- **Exercise goal**:
Please give the data below again in full, exactly as it stands.

Data records:
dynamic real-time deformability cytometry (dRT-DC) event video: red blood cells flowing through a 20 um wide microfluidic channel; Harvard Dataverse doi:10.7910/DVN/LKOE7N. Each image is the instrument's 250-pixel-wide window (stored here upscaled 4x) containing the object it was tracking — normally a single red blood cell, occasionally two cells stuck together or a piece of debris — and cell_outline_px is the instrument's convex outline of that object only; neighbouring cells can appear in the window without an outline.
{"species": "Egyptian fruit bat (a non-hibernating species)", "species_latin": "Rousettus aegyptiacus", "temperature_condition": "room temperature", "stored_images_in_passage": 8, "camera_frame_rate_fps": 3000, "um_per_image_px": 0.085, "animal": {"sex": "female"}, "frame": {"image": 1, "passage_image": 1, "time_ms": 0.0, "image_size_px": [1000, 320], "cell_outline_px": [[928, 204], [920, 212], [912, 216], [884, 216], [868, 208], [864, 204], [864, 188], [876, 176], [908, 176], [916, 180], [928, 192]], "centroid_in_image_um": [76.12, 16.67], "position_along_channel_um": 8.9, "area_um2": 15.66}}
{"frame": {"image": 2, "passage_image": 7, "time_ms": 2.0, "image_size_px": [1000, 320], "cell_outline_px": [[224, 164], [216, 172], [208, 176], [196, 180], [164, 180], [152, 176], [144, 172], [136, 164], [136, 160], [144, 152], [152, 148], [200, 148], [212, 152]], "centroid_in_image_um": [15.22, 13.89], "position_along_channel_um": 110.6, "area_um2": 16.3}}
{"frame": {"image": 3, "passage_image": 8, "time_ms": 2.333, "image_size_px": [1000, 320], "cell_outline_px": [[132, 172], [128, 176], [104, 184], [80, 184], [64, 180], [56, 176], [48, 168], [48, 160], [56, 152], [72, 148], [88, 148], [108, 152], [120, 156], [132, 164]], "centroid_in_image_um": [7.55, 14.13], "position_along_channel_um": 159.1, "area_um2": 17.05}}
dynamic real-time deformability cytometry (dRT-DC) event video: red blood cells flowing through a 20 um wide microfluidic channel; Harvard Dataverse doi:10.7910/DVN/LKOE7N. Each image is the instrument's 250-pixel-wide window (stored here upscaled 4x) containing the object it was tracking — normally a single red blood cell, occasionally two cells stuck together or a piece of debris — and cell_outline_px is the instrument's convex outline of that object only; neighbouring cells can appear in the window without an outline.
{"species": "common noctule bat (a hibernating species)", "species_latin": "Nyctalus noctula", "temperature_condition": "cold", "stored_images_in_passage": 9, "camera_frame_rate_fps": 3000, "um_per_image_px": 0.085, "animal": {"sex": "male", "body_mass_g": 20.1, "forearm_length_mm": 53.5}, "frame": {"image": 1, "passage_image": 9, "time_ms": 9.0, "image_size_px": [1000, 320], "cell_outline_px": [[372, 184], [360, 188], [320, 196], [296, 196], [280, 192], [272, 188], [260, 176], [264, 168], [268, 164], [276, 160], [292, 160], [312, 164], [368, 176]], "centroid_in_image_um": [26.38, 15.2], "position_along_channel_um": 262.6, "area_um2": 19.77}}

- **The result**:
dynamic real-time deformability cytometry (dRT-DC) event video: red blood cells flowing through a 20 um wide microfluidic channel; Harvard Dataverse doi:10.7910/DVN/LKOE7N. Each image is the instrument's 250-pixel-wide window (stored here upscaled 4x) containing the object it was tracking — normally a single red blood cell, occasionally two cells stuck together or a piece of debris — and cell_outline_px is the instrument's convex outline of that object only; neighbouring cells can appear in the window without an outline.
{"species": "Egyptian fruit bat (a non-hibernating species)", "species_latin": "Rousettus aegyptiacus", "temperature_condition": "room temperature", "stored_images_in_passage": 8, "camera_frame_rate_fps": 3000, "um_per_image_px": 0.085, "animal": {"sex": "female"}, "frame": {"image": 1, "passage_image": 1, "time_ms": 0.0, "image_size_px": [1000, 320], "cell_outline_px": [[928, 204], [920, 212], [912, 216], [884, 216], [868, 208], [864, 204], [864, 188], [876, 176], [908, 176], [916, 180], [928, 192]], "centroid_in_image_um": [76.12, 16.67], "position_along_channel_um": 8.9, "area_um2": 15.66}}
{"frame": {"image": 2, "passage_image": 7, "time_ms": 2.0, "image_size_px": [1000, 320], "cell_outline_px": [[224, 164], [216, 172], [208, 176], [196, 180], [164, 180], [152, 176], [144, 172], [136, 164], [136, 160], [144, 152], [152, 148], [200, 148], [212, 152]], "centroid_in_image_um": [15.22, 13.89], "position_along_channel_um": 110.6, "area_um2": 16.3}}
{"frame": {"image": 3, "passage_image": 8, "time_ms": 2.333, "image_size_px": [1000, 320], "cell_outline_px": [[132, 172], [128, 176], [104, 184], [80, 184], [64, 180], [56, 176], [48, 168], [48, 160], [56, 152], [72, 148], [88, 148], [108, 152], [120, 156], [132, 164]], "centroid_in_image_um": [7.55, 14.13], "position_along_channel_um": 159.1, "area_um2": 17.05}}
dynamic real-time deformability cytometry (dRT-DC) event video: red blood cells flowing through a 20 um wide microfluidic channel; Harvard Dataverse doi:10.7910/DVN/LKOE7N. Each image is the instrument's 250-pixel-wide window (stored here upscaled 4x) containing the object it was tracking — normally a single red blood cell, occasionally two cells stuck together or a piece of debris — and cell_outline_px is the instrument's convex outline of that object only; neighbouring cells can appear in the window without an outline.
{"species": "common noctule bat (a hibernating species)", "species_latin": "Nyctalus noctula", "temperature_condition": "cold", "stored_images_in_passage": 9, "camera_frame_rate_fps": 3000, "um_per_image_px": 0.085, "animal": {"sex": "male", "body_mass_g": 20.1, "forearm_length_mm": 53.5}, "frame": {"image": 1, "passage_image": 9, "time_ms": 9.0, "image_size_px": [1000, 320], "cell_outline_px": [[372, 184], [360, 188], [320, 196], [296, 196], [280, 192], [272, 188], [260, 176], [264, 168], [268, 164], [276, 160], [292, 160], [312, 164], [368, 176]], "centroid_in_image_um": [26.38, 15.2], "position_along_channel_um": 262.6, "area_um2": 19.77}}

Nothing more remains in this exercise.